Malheureusement, les statistiques sur le taux de réussite des ISRS ne sont guère meilleurs que celles des antidépresseurs classiques : 20% de rechute, 20% de maladie résistante et 70% des patients ne parviennent pas à retrouver leur état normal.
Ce constat pousse à relativiser le succès des anti dépresseurs et l’incapacité de la neurobiologie à résoudre les problèmes très complexes des troubles mentaux.
Au fil du temps le traitement de la dépression par des prescriptions chimiques s’apparente donc davantage tenter de procurer une meilleure qualité de vie à des patients plutôt qu’à réellement les soigner sur le long terme, faute de savoir ce que l’on cherche à soigner avec la question fatale de l’installation d’une dépendance du patient aux produits qui ne font que le « maintenir » à flot.
L’ouvrage se termine sur une conclusion critiquant la volonté de « toute puissance » de l’homme qui pense pouvoir toujours corriger ou contrôler au moyen de la science ses propres déficiences alors que les couches les plus profondes constituant son psychisme lui demeurent inaccessibles.
Privé des cadres rigides que déterminaient pour lui les sociétés plus anciennes, l’homme moderne livré à sa propre souveraineté, parait au final souffrir du vide existentialiste qui en découle.
Pour combler ce vide, le sociologue prône de nouvelles formes d’actions sociales (publiques ou associatives) aidant les individus à se réinsérer ou à combattre une addiction toxicologique en complément des techniques médicales précédemment abordées.
En conclusion, « La fatigue d’être soi, dépression et société » est un ouvrage dense, gorgé de termes spécialisés, qui le rend très difficile d’accès.

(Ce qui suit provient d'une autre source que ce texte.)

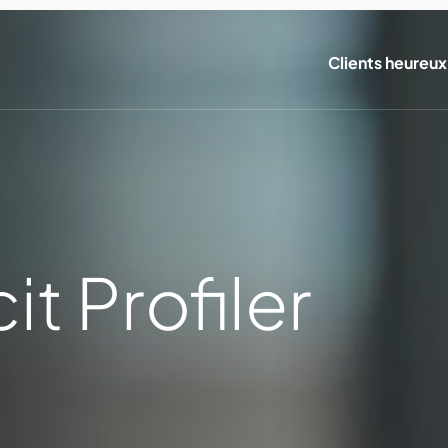
Clients heureux
it Profiler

Malgré des difficultés liées à sa forme et au style très sophistiqué d’Ehrenberg, son approche se révèle très intéressante, par l’évolution de la dépression au fil des ages mais surtout par son analyse comme résultante du statut de l’homme moderne, libre et individuel depuis la révolution culturelle des années 60 en Occident.
On comprend que l’approche biologique qui pour des raisons de rendement et de performance semble avoir irrémédiablement pris le dessus sur l’approche psychique, ne permet pas la guérison du malade mais le maintient avec plus ou moins de réussite dans un état compatible avec les normes de la société.
Face à cette impasse scientifique, l’homme moderne privé de ses repères et face à la fatigue d’être lui-meme, doit pour dépasser sa propre souffrance, se chercher des raisons d’exister cohérente avec sa structure interne, ce qui à mon sens suppose des capacités d’introspection assez inaccessibles au commun des mortels et me fait dire que l’homme déficitaire a encore malheureusement de longues années devant lui.